— EXERCISE REQUIREMENTS —
Please repeat every entry exactly as given, apart from dropping the images.

— DATASET ENTRIES —
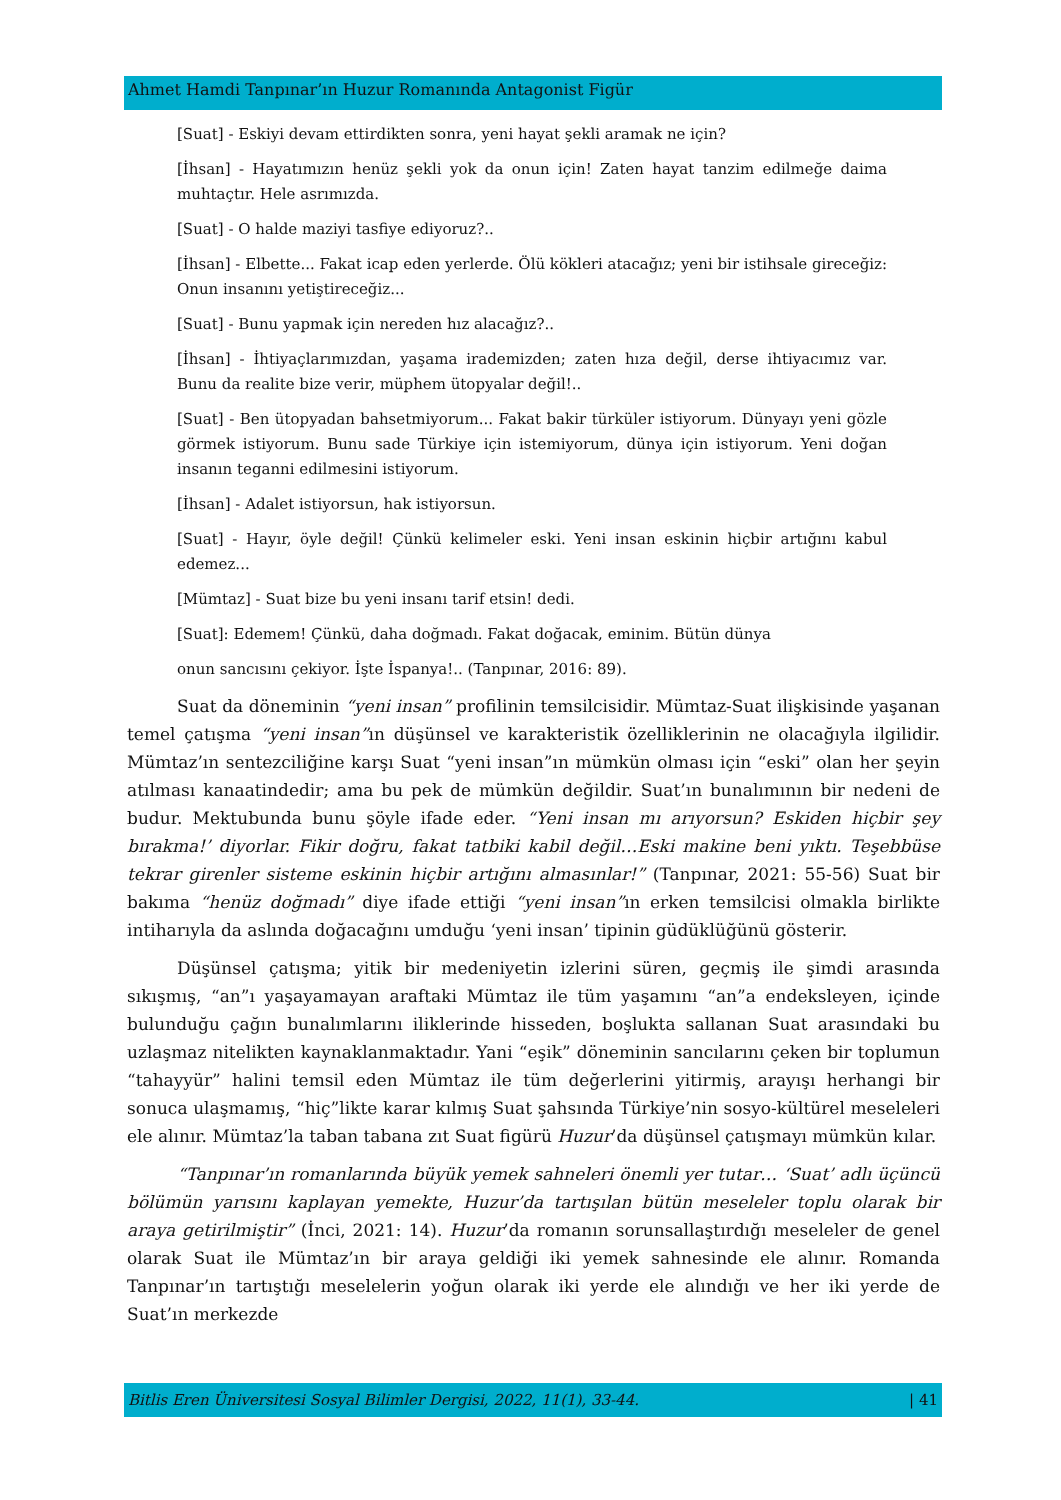Ahmet Hamdi Tanpınar’ın Huzur Romanında Antagonist Figür
[Suat] - Eskiyi devam ettirdikten sonra, yeni hayat şekli aramak ne için?
[İhsan] - Hayatımızın henüz şekli yok da onun için! Zaten hayat tanzim edilmeğe daima muhtaçtır. Hele asrımızda.
[Suat] - O halde maziyi tasfiye ediyoruz?..
[İhsan] - Elbette... Fakat icap eden yerlerde. Ölü kökleri atacağız; yeni bir istihsale gireceğiz: Onun insanını yetiştireceğiz...
[Suat] - Bunu yapmak için nereden hız alacağız?..
[İhsan] - İhtiyaçlarımızdan, yaşama irademizden; zaten hıza değil, derse ihtiyacımız var. Bunu da realite bize verir, müphem ütopyalar değil!..
[Suat] - Ben ütopyadan bahsetmiyorum... Fakat bakir türküler istiyorum. Dünyayı yeni gözle görmek istiyorum. Bunu sade Türkiye için istemiyorum, dünya için istiyorum. Yeni doğan insanın teganni edilmesini istiyorum.
[İhsan] - Adalet istiyorsun, hak istiyorsun.
[Suat] - Hayır, öyle değil! Çünkü kelimeler eski. Yeni insan eskinin hiçbir artığını kabul edemez...
[Mümtaz] - Suat bize bu yeni insanı tarif etsin! dedi.
[Suat]: Edemem! Çünkü, daha doğmadı. Fakat doğacak, eminim. Bütün dünya
onun sancısını çekiyor. İşte İspanya!.. (Tanpınar, 2016: 89).
Suat da döneminin “yeni insan” profilinin temsilcisidir. Mümtaz-Suat ilişkisinde yaşanan temel çatışma “yeni insan”ın düşünsel ve karakteristik özelliklerinin ne olacağıyla ilgilidir. Mümtaz’ın sentezciliğine karşı Suat “yeni insan”ın mümkün olması için “eski” olan her şeyin atılması kanaatindedir; ama bu pek de mümkün değildir. Suat’ın bunalımının bir nedeni de budur. Mektubunda bunu şöyle ifade eder. “Yeni insan mı arıyorsun? Eskiden hiçbir şey bırakma!’ diyorlar. Fikir doğru, fakat tatbiki kabil değil…Eski makine beni yıktı. Teşebbüse tekrar girenler sisteme eskinin hiçbir artığını almasınlar!” (Tanpınar, 2021: 55-56) Suat bir bakıma “henüz doğmadı” diye ifade ettiği “yeni insan”ın erken temsilcisi olmakla birlikte intiharıyla da aslında doğacağını umduğu ‘yeni insan’ tipinin güdüklüğünü gösterir.
Düşünsel çatışma; yitik bir medeniyetin izlerini süren, geçmiş ile şimdi arasında sıkışmış, “an”ı yaşayamayan araftaki Mümtaz ile tüm yaşamını “an”a endeksleyen, içinde bulunduğu çağın bunalımlarını iliklerinde hisseden, boşlukta sallanan Suat arasındaki bu uzlaşmaz nitelikten kaynaklanmaktadır. Yani “eşik” döneminin sancılarını çeken bir toplumun “tahayyür” halini temsil eden Mümtaz ile tüm değerlerini yitirmiş, arayışı herhangi bir sonuca ulaşmamış, “hiç”likte karar kılmış Suat şahsında Türkiye’nin sosyo-kültürel meseleleri ele alınır. Mümtaz’la taban tabana zıt Suat figürü Huzur’da düşünsel çatışmayı mümkün kılar.
“Tanpınar’ın romanlarında büyük yemek sahneleri önemli yer tutar… ‘Suat’ adlı üçüncü bölümün yarısını kaplayan yemekte, Huzur’da tartışılan bütün meseleler toplu olarak bir araya getirilmiştir” (İnci, 2021: 14). Huzur’da romanın sorunsallaştırdığı meseleler de genel olarak Suat ile Mümtaz’ın bir araya geldiği iki yemek sahnesinde ele alınır. Romanda Tanpınar’ın tartıştığı meselelerin yoğun olarak iki yerde ele alındığı ve her iki yerde de Suat’ın merkezde
Bitlis Eren Üniversitesi Sosyal Bilimler Dergisi, 2022, 11(1), 33-44. | 41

— TASK SOLUTION —
Ahmet Hamdi Tanpınar’ın Huzur Romanında Antagonist Figür
[Suat] - Eskiyi devam ettirdikten sonra, yeni hayat şekli aramak ne için?
[İhsan] - Hayatımızın henüz şekli yok da onun için! Zaten hayat tanzim edilmeğe daima muhtaçtır. Hele asrımızda.
[Suat] - O halde maziyi tasfiye ediyoruz?..
[İhsan] - Elbette... Fakat icap eden yerlerde. Ölü kökleri atacağız; yeni bir istihsale gireceğiz: Onun insanını yetiştireceğiz...
[Suat] - Bunu yapmak için nereden hız alacağız?..
[İhsan] - İhtiyaçlarımızdan, yaşama irademizden; zaten hıza değil, derse ihtiyacımız var. Bunu da realite bize verir, müphem ütopyalar değil!..
[Suat] - Ben ütopyadan bahsetmiyorum... Fakat bakir türküler istiyorum. Dünyayı yeni gözle görmek istiyorum. Bunu sade Türkiye için istemiyorum, dünya için istiyorum. Yeni doğan insanın teganni edilmesini istiyorum.
[İhsan] - Adalet istiyorsun, hak istiyorsun.
[Suat] - Hayır, öyle değil! Çünkü kelimeler eski. Yeni insan eskinin hiçbir artığını kabul edemez...
[Mümtaz] - Suat bize bu yeni insanı tarif etsin! dedi.
[Suat]: Edemem! Çünkü, daha doğmadı. Fakat doğacak, eminim. Bütün dünya
onun sancısını çekiyor. İşte İspanya!.. (Tanpınar, 2016: 89).
Suat da döneminin “yeni insan” profilinin temsilcisidir. Mümtaz-Suat ilişkisinde yaşanan temel çatışma “yeni insan”ın düşünsel ve karakteristik özelliklerinin ne olacağıyla ilgilidir. Mümtaz’ın sentezciliğine karşı Suat “yeni insan”ın mümkün olması için “eski” olan her şeyin atılması kanaatindedir; ama bu pek de mümkün değildir. Suat’ın bunalımının bir nedeni de budur. Mektubunda bunu şöyle ifade eder. “Yeni insan mı arıyorsun? Eskiden hiçbir şey bırakma!’ diyorlar. Fikir doğru, fakat tatbiki kabil değil…Eski makine beni yıktı. Teşebbüse tekrar girenler sisteme eskinin hiçbir artığını almasınlar!” (Tanpınar, 2021: 55-56) Suat bir bakıma “henüz doğmadı” diye ifade ettiği “yeni insan”ın erken temsilcisi olmakla birlikte intiharıyla da aslında doğacağını umduğu ‘yeni insan’ tipinin güdüklüğünü gösterir.
Düşünsel çatışma; yitik bir medeniyetin izlerini süren, geçmiş ile şimdi arasında sıkışmış, “an”ı yaşayamayan araftaki Mümtaz ile tüm yaşamını “an”a endeksleyen, içinde bulunduğu çağın bunalımlarını iliklerinde hisseden, boşlukta sallanan Suat arasındaki bu uzlaşmaz nitelikten kaynaklanmaktadır. Yani “eşik” döneminin sancılarını çeken bir toplumun “tahayyür” halini temsil eden Mümtaz ile tüm değerlerini yitirmiş, arayışı herhangi bir sonuca ulaşmamış, “hiç”likte karar kılmış Suat şahsında Türkiye’nin sosyo-kültürel meseleleri ele alınır. Mümtaz’la taban tabana zıt Suat figürü Huzur’da düşünsel çatışmayı mümkün kılar.
“Tanpınar’ın romanlarında büyük yemek sahneleri önemli yer tutar… ‘Suat’ adlı üçüncü bölümün yarısını kaplayan yemekte, Huzur’da tartışılan bütün meseleler toplu olarak bir araya getirilmiştir” (İnci, 2021: 14). Huzur’da romanın sorunsallaştırdığı meseleler de genel olarak Suat ile Mümtaz’ın bir araya geldiği iki yemek sahnesinde ele alınır. Romanda Tanpınar’ın tartıştığı meselelerin yoğun olarak iki yerde ele alındığı ve her iki yerde de Suat’ın merkezde
Bitlis Eren Üniversitesi Sosyal Bilimler Dergisi, 2022, 11(1), 33-44. | 41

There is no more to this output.